[PROBLEM]:
Render as a numbered list the lines of the data that start with the line containing "urgh winter? Or" and continue through the line containing "ter, and the", leaving out any blank lines.

[Extracted page text data]
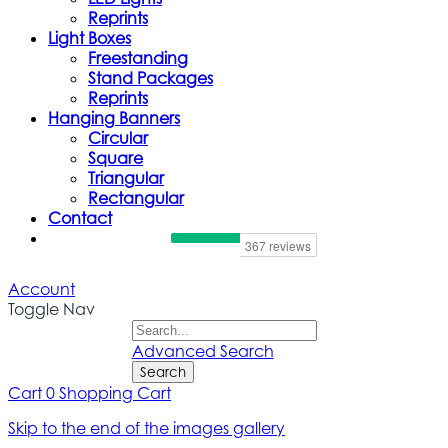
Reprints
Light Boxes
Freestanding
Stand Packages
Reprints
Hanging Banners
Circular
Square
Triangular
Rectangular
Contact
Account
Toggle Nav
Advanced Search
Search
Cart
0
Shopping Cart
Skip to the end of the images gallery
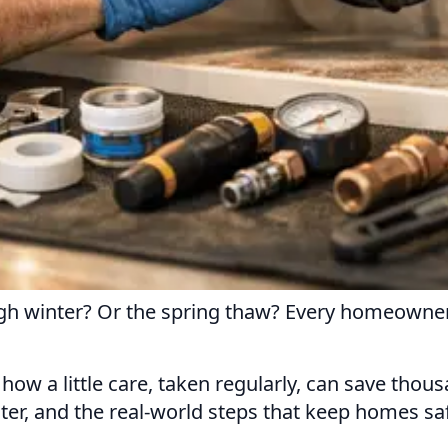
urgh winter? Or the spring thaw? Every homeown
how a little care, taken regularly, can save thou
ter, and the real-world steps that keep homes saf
* * *
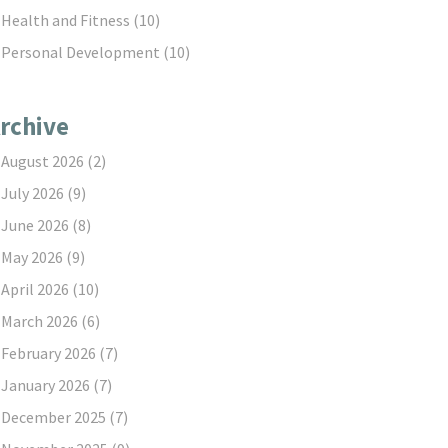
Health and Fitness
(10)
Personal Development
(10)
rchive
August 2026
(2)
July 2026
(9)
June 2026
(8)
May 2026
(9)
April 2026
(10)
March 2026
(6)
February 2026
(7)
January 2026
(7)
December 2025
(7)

[RESULT OF THIS EXERCISE]:
1. urgh winter? Or the spring thaw? Every homeown
2. how a little care, taken regularly, can save thou
3. ter, and the real-world steps that keep homes saf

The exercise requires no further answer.